**Your task**
Would you return each entry exactly as written, omitting any pictures?

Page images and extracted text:
-*-*-
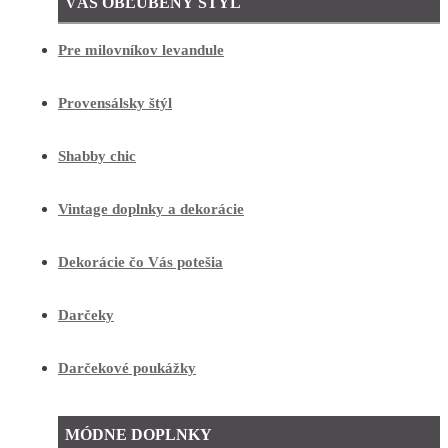
VÁŠ OBĽÚBENÝ ŠTÝL
Pre milovníkov levandule
Provensálsky štýl
Shabby chic
Vintage doplnky a dekorácie
Dekorácie čo Vás potešia
Darčeky
Darčekové poukážky
MÓDNE DOPLNKY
-*-*-
**Solution for this exercise**
VÁŠ OBĽÚBENÝ ŠTÝL
Pre milovníkov levandule
Provensálsky štýl
Shabby chic
Vintage doplnky a dekorácie
Dekorácie čo Vás potešia
Darčeky
Darčekové poukážky
MÓDNE DOPLNKY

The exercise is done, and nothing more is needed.